Los menús son de boda boutique. Hay música en directo, vídeos como invitaciones, fiestas temáticas que compiten con los parques de atracciones: Harry Potter, princesas Disney, superhéroes… hay de todo. Candy bars con estética Pinterest, zonas chill out, castillos hinchables de diseño.
¿Y los regalos de comunión actuales? Han dejado de ser recuerdos para convertirse en experiencias de alto presupuesto: viajes a París, consolas de última generación, móviles, drones, tablets… Algunos packs de comunión parecen salidos del catálogo de Navidad de un magnate.
Y claro, uno piensa: bueno, si los padres pueden y quieren… Pero la pregunta que se cuela, como una corriente de aire en una casa cerrada, es: ¿y después de esto, qué más?
Cuando una niña ha sido princesa con carroza, focos y seguidores, ¿qué queda para el resto de la vida? ¿Cómo se celebra lo pequeño si lo grande ya se ha vivido? ¿Qué valoramos cuando todo brilla igual?
La comunión, que debería ser un paso simbólico, íntimo, casi espiritual, se ha convertido a veces en un espectáculo donde la fe se esconde tras las luces LED. Y no siempre —no siempre— los niños saben lo que están celebrando.
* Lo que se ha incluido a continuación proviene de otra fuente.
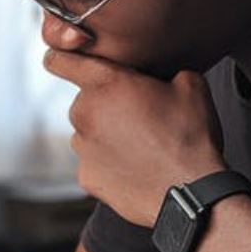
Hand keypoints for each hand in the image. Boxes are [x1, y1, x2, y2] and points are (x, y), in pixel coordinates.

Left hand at [44, 49, 225, 226]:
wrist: (190, 193)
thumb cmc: (190, 136)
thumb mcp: (191, 86)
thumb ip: (166, 70)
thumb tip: (165, 77)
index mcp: (105, 83)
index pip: (59, 60)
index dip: (61, 59)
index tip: (65, 62)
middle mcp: (84, 113)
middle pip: (84, 101)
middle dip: (105, 104)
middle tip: (139, 116)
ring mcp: (82, 148)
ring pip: (87, 132)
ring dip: (106, 134)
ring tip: (142, 146)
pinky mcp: (86, 176)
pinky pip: (93, 162)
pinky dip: (109, 163)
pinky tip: (136, 167)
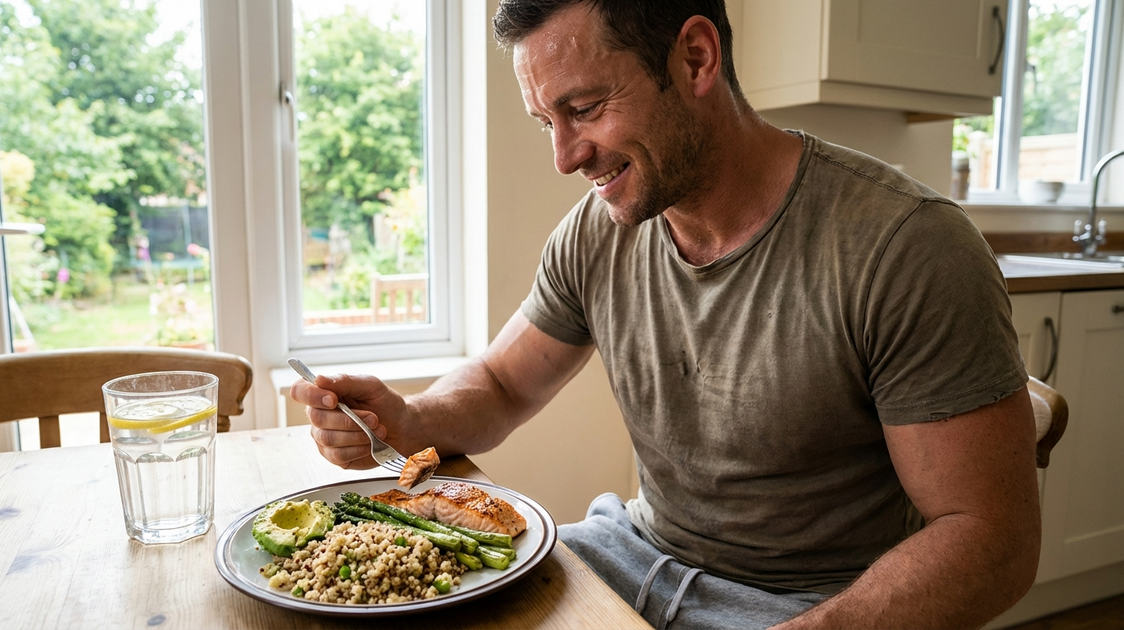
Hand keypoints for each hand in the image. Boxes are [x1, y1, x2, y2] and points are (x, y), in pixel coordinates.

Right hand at [289, 372, 409, 469]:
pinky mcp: (334, 456)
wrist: (402, 428)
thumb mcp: (370, 385)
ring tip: (377, 430)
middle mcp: (319, 416)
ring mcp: (324, 438)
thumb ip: (345, 381)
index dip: (312, 396)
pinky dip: (359, 448)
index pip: (300, 391)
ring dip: (358, 435)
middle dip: (350, 419)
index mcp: (324, 394)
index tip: (333, 400)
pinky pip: (338, 455)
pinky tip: (371, 443)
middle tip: (373, 418)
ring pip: (328, 438)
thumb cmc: (385, 404)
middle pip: (317, 418)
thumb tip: (319, 379)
Lo que se conmemora es el momento. El “día especial”. Pero no el porqué.
Los tiempos cambian, sí. Y no todo cambio es malo. Pero hay una belleza en lo sencillo que no deberíamos olvidar. Porque no hay filtro que sustituya la emoción de una piñata de caramelos, ni efecto especial que supere la magia de unos churros con chocolate, calientes, en la mano de un niño que aún no sabe que los mejores recuerdos, los que de verdad se quedan, no necesitan tanto brillo. Solo verdad.
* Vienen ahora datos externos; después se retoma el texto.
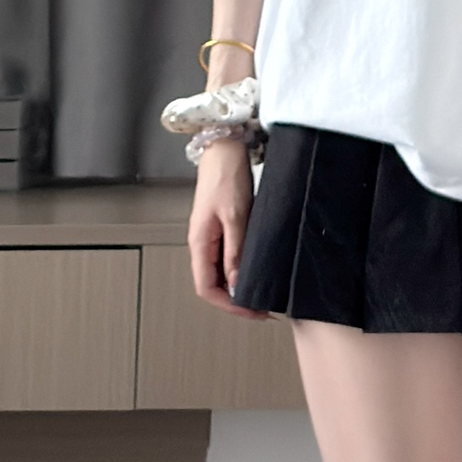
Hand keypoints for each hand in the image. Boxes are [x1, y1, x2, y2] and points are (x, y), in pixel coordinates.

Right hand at [188, 138, 266, 316]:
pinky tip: (256, 271)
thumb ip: (235, 253)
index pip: (207, 288)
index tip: (253, 312)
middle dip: (235, 301)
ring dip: (238, 287)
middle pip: (212, 285)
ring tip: (261, 294)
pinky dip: (240, 270)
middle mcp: (202, 243)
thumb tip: (237, 284)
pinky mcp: (221, 229)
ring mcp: (211, 237)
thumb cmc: (226, 177)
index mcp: (199, 243)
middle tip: (262, 309)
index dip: (228, 305)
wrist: (224, 149)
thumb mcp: (236, 217)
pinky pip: (227, 258)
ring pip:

Y es que hoy, muchas veces, la infancia parece durar un suspiro. Los niños juegan con cochecitos y, de pronto, tienen móvil, redes sociales y novia. Se saltan capítulos. Pasan de los juegos al postureo sin pasar por el medio. No es que crezcan deprisa: es que casi no tienen tiempo de ser niños. Y quizás, solo quizás, eso sea lo más valioso que estamos perdiendo entre tanto foco, tanto evento, tanto escaparate.